# Lost & Found...



## mike4lorie (Nov 24, 2019)

> I'm not super organised so I lose and find things around my house every day.
> 
> 
> 
> ...


----------



## mike4lorie (Nov 24, 2019)

Lost my 1/2 inch rachet wrench


----------



## JustBonee (Nov 24, 2019)

Found my USB adapter


----------



## mike4lorie (Nov 24, 2019)

Lost a sock in the laundry


----------



## chic (Nov 25, 2019)

Found a diamond earring.


----------



## Sunny (Nov 25, 2019)

Lost a gold earring.
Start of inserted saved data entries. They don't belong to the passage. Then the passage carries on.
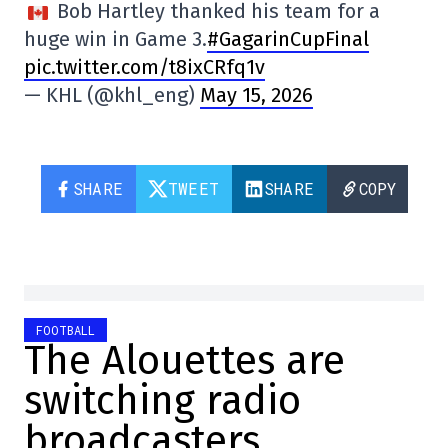
Bob Hartley thanked his team for a
huge win in Game 3.
#GagarinCupFinal
pic.twitter.com/t8ixCRfq1v
— KHL (@khl_eng)
May 15, 2026
SHARE
TWEET
SHARE
COPY
FOOTBALL
The Alouettes are
switching radio
broadcasters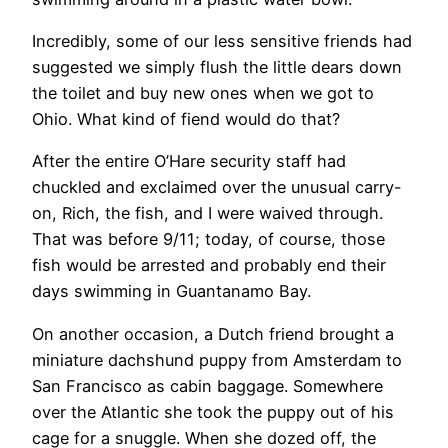
Incredibly, some of our less sensitive friends had
suggested we simply flush the little dears down
the toilet and buy new ones when we got to
Ohio. What kind of fiend would do that?
After the entire O’Hare security staff had
chuckled and exclaimed over the unusual carry-
on, Rich, the fish, and I were waived through.
That was before 9/11; today, of course, those
fish would be arrested and probably end their
days swimming in Guantanamo Bay.
​On another occasion, a Dutch friend brought a
miniature dachshund puppy from Amsterdam to
San Francisco as cabin baggage. Somewhere
over the Atlantic she took the puppy out of his
cage for a snuggle. When she dozed off, the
It's probably under my very heavy dresser.


----------



## JustBonee (Nov 25, 2019)

Found a $20 bill


----------



## mike4lorie (Nov 25, 2019)

Lost a $20 bill


----------



## moviequeen1 (Nov 30, 2019)

found my stapler behind my chair


----------



## JustBonee (Nov 30, 2019)

Lost my reading glasses at the grocery store ...   grrrrrrrrrr


----------



## mike4lorie (Dec 2, 2019)

Found some change on the floor


----------



## JustBonee (Dec 16, 2019)

Lost a gift package ... (not me - the post office)


----------



## mike4lorie (Dec 16, 2019)

Found some of my smiles...


----------



## peramangkelder (Jun 4, 2020)

Found a very old photo I thought had gone the way of the dinosaur


----------



## Ken N Tx (Jun 7, 2020)

Found a good tractor to buy


----------